§ Questions to answer
(a) Return the passage of the RSS feed article between "[Editor’s Note: This" and "the .NET framework.", inclusive.
(b) Carry the C# RSS feed article forward from its final sentence, adding new text that follows on from it.

§ Source extract
Content starts

Write Your Own .NET RSS Feed in C#

Technologies Applied

C#

.NET Framework

XML

ADO.NET

HTTP Handlers

RSS

[Editor’s Note: This article was originally published on the Logical Expressions Computor Companion site. Due to its technical nature, it is being given a new life at Nerdy Musings.]

This article is about how you can program an RSS feed for your Web site using C# and the .NET framework.

If you look at the menu bar of this Web site, you’ll see that there is a small orange RSS button on the right-hand side. That button takes you to the Logical Expressions RSS home page. The RSS home page describes each of the feeds we offer and includes links (the orange XML buttons) to the RSS documents themselves. This article describes the technology that dynamically generates those RSS documents directly from information that is stored in a database.

Why RSS?

To understand the purpose of the code I’m going to demonstrate, it helps to understand the basics of RSS. Depending upon who you ask, RSS is an acronym for Rich Site Summary or Really Simple Syndication. (See what happens when you let software developers come up with names for things?).

For a more general discussion of RSS, check out this Q and A article. Basically, the purpose of RSS is to give you a way to watch for new content from a Web site without having to visit the site or clutter your inbox with email notifications. If the Web site offers an RSS feed, you can subscribe to that feed instead, and let your RSS reader notify you when new content is available. An RSS reader is specialized software that knows how to locate and read the XML data that describes the site’s content. RSS is rapidly becoming the preferred method for acquiring Web content because it is a "pull" technology that puts you in complete control of when and how you receive content.

RSS readers vary widely in features and implementation. Some readers work within your email program or your browser. Others stand alone. As with most things, an Internet search will give you plenty of alternatives to choose from (just search for "RSS reader").

Content ends

§ Information provided
Content starts

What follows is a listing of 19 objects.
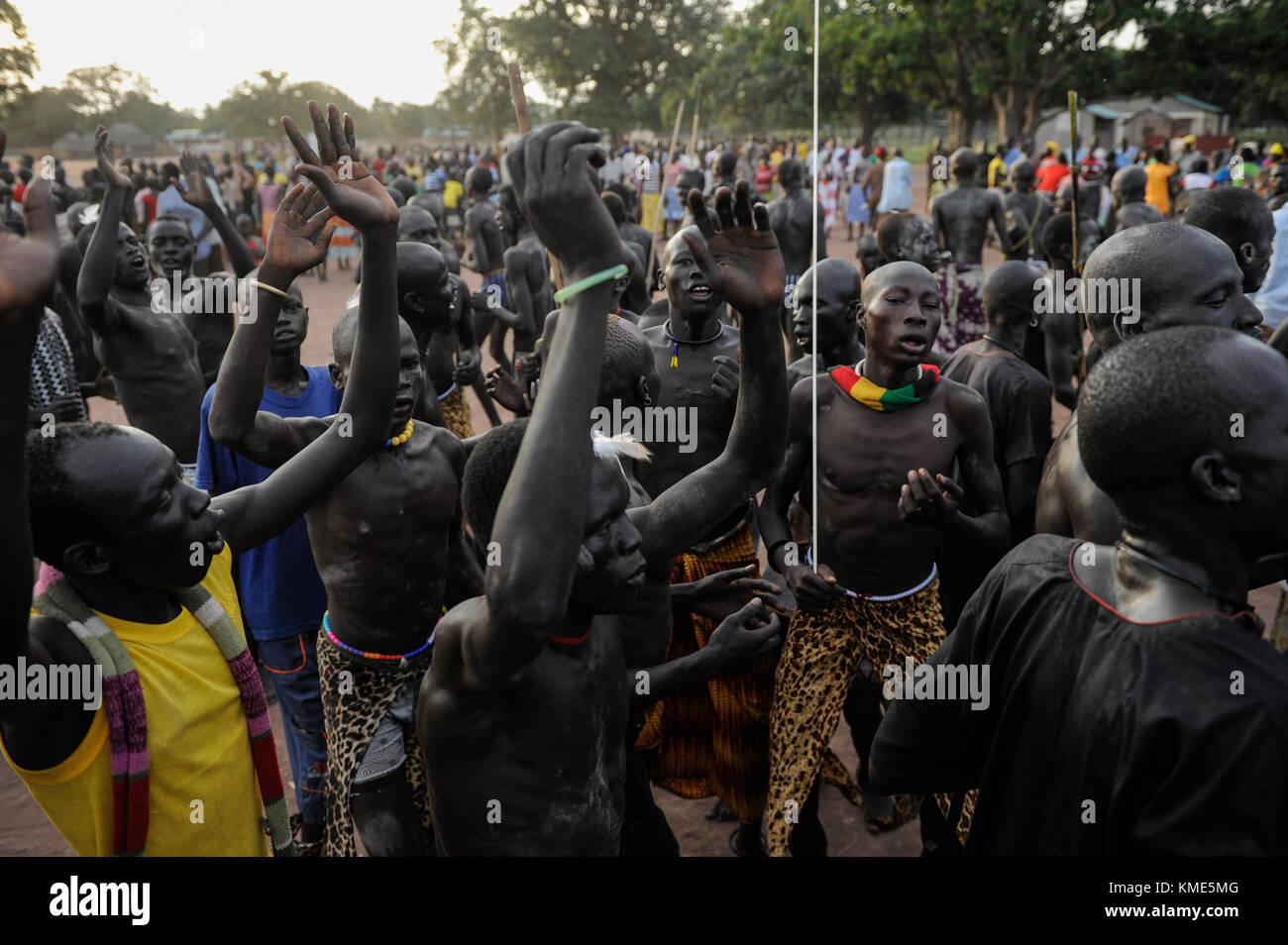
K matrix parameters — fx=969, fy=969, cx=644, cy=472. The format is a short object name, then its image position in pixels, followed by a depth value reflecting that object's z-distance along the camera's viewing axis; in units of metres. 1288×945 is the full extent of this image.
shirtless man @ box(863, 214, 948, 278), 6.67
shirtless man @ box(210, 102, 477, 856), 2.96
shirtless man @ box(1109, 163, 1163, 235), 8.82
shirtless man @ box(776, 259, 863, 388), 4.38
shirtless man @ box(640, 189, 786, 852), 3.82
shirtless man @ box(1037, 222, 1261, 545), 2.77
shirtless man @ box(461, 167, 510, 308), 10.54
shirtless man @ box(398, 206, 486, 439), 4.70
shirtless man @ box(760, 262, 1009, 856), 3.58
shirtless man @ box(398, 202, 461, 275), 7.18
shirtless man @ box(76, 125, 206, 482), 5.33
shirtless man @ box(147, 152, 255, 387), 6.46
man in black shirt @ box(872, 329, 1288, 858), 1.49
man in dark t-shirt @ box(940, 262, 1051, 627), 4.18
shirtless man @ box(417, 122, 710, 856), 1.54
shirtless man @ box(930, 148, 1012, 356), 9.47
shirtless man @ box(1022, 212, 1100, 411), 5.68
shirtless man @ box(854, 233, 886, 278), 7.83
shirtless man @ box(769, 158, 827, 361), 9.82
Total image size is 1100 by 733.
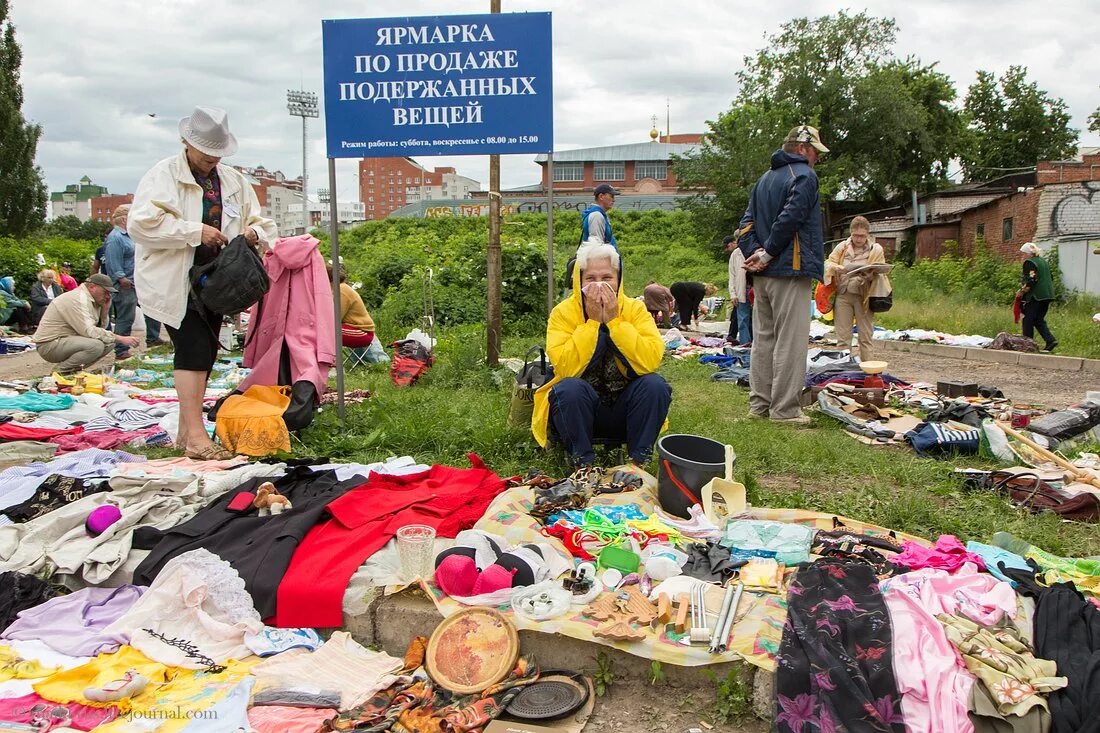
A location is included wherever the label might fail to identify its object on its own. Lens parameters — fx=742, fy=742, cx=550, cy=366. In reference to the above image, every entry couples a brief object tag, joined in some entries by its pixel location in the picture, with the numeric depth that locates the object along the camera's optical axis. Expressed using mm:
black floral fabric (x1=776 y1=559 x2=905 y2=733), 2230
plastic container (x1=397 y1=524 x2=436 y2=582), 3031
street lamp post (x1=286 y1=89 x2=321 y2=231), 44281
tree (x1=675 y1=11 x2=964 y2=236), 40844
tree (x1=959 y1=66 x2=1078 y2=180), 46625
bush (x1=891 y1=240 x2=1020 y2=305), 18344
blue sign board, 5547
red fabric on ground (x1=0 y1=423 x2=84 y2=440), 5395
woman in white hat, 4758
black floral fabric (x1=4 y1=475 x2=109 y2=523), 3760
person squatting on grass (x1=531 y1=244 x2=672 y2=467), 4301
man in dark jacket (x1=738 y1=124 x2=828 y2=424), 5945
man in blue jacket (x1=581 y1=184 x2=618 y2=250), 8352
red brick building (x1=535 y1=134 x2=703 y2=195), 75938
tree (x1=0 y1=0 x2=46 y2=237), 33125
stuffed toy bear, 3684
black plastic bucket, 3771
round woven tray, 2596
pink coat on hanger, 5578
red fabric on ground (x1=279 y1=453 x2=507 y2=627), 2965
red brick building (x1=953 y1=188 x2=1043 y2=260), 22453
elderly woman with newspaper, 8750
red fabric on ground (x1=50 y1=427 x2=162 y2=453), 5344
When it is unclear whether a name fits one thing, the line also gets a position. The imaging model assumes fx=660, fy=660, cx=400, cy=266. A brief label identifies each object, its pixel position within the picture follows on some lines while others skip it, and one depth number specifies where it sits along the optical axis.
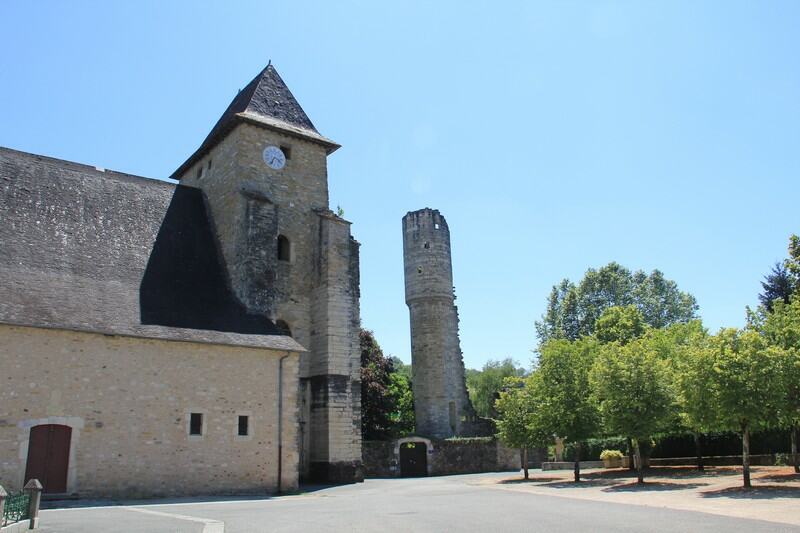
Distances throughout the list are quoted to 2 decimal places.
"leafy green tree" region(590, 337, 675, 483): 19.41
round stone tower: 34.25
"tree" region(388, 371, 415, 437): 41.97
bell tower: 22.06
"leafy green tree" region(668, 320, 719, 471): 16.48
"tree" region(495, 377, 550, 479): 23.44
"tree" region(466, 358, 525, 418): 66.06
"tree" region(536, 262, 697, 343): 49.69
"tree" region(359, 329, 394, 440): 34.16
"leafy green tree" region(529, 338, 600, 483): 22.00
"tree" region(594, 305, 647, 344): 40.06
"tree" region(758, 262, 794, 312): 33.22
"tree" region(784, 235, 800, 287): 23.23
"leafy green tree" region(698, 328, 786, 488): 15.61
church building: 16.03
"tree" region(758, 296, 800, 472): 15.85
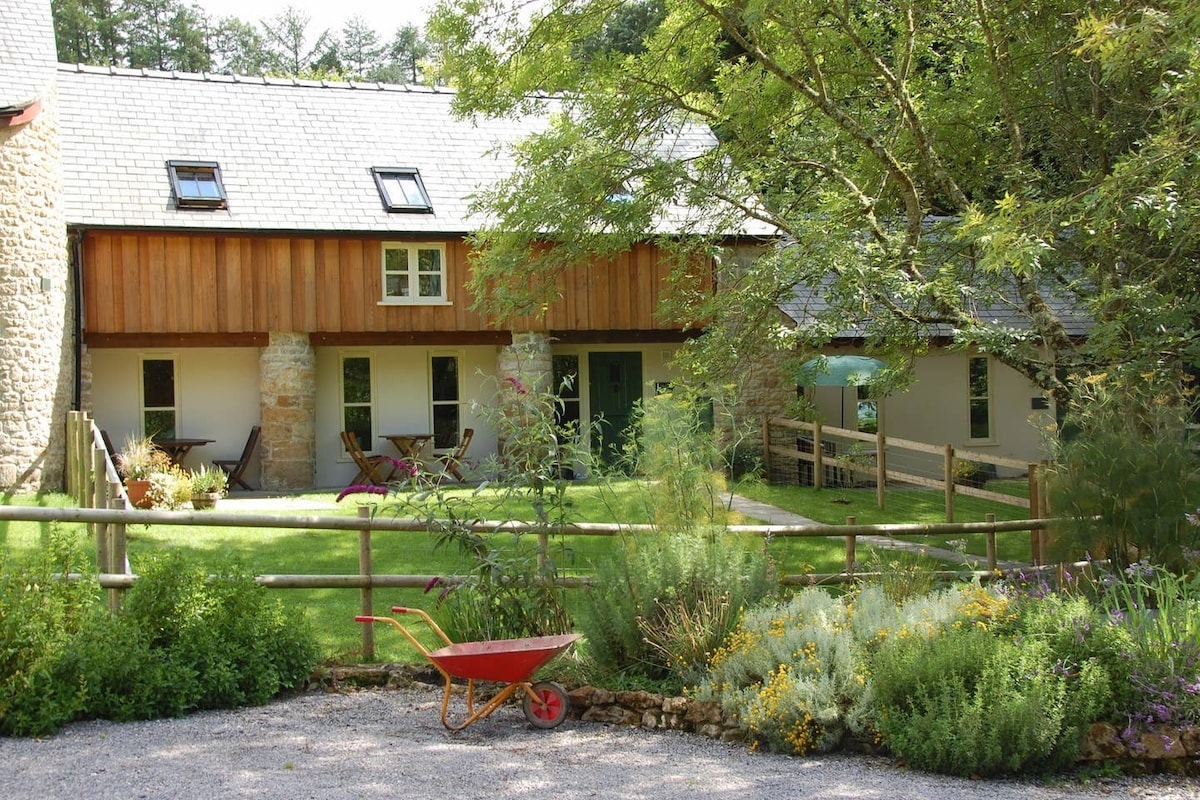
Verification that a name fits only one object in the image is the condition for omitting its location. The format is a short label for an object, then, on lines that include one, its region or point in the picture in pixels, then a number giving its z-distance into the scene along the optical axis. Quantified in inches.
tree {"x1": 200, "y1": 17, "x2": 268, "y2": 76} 1769.2
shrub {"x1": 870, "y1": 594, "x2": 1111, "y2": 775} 213.0
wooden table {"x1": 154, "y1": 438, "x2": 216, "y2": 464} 713.6
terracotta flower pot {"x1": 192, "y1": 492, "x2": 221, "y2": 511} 587.2
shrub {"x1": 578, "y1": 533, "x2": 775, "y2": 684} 263.4
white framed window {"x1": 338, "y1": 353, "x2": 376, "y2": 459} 813.2
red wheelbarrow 237.0
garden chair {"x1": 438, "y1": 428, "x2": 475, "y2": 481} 731.2
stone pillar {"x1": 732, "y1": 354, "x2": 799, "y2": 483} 799.1
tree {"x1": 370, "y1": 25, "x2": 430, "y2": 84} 1841.8
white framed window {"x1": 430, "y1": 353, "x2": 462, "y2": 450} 833.5
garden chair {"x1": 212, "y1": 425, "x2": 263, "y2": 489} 745.0
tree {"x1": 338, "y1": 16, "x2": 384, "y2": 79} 1847.9
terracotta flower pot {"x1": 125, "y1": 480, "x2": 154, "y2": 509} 573.0
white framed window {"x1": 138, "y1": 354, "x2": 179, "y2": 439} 767.1
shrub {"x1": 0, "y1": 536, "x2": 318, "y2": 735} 238.7
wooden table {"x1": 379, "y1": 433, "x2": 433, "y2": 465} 773.3
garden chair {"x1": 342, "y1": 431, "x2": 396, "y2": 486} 756.0
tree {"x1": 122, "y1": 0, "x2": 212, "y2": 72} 1670.8
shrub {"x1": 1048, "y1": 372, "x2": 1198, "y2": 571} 316.8
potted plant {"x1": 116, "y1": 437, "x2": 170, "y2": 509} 574.6
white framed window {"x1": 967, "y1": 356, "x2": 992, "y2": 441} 860.6
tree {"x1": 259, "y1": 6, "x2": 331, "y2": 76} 1815.9
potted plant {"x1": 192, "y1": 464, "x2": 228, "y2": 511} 587.8
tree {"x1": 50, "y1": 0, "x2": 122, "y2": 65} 1610.5
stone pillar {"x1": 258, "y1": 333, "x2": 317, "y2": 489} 746.2
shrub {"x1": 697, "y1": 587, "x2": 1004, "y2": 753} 227.9
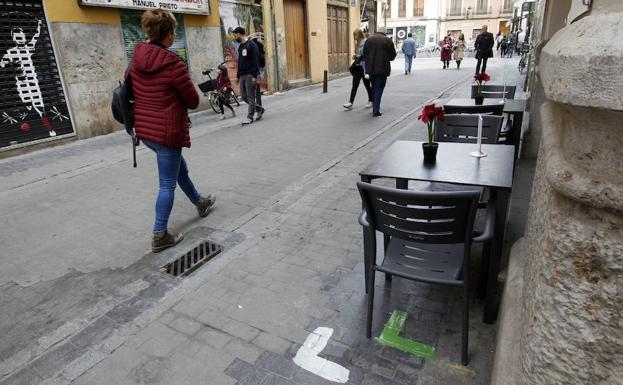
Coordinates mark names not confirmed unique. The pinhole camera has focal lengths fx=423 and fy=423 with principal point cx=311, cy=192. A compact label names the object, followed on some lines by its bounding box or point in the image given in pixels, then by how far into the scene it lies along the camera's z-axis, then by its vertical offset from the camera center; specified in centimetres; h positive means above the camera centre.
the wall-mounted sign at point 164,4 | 838 +99
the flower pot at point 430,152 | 293 -75
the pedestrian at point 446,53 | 2070 -78
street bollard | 1420 -144
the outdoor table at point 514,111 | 464 -84
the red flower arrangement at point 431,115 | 290 -50
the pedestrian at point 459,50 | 1969 -63
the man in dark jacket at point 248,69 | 898 -47
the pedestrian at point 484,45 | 1413 -34
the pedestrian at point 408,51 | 1883 -53
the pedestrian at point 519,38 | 2356 -30
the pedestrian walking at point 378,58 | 889 -36
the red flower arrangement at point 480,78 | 528 -51
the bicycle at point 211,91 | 1020 -98
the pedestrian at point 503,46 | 2674 -78
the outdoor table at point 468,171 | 243 -83
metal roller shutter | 718 -34
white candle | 291 -70
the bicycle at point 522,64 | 1627 -118
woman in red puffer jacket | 334 -39
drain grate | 340 -166
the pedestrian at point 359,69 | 1017 -63
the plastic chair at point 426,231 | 201 -95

Content ends

§ Outputs in order
(a)
[Editor’s Note: This article was originally published on the Logical Expressions Computor Companion site. Due to its technical nature, it is being given a new life at Nerdy Musings.]

This article is about how you can program an RSS feed for your Web site using C# and the .NET framework.

(b)
RSS Is an XML Document

XML is at the heart of an RSS feed. In fact, you can easily build an RSS feed for your site manually just by creating an XML document that follows the RSS standard.

The down side to building RSS feeds by hand is that you have to maintain the XML file yourself every time your site’s content changes. If you have a dynamic site, particularly one that draws its content from a database, then what you really want is a tool that will update the feed for you.

That is the problem we faced with Computor Companion and its sister publication Logical Tips. Our editor wanted an RSS feed for the sites, but she didn’t want to muck around with XML every time they changed. (The Logical Tips site is updated weekly…and the editor said "no way.") If we can build Web pages dynamically, why can’t we do the same with an RSS feed? Well, the answer is we can, and we did.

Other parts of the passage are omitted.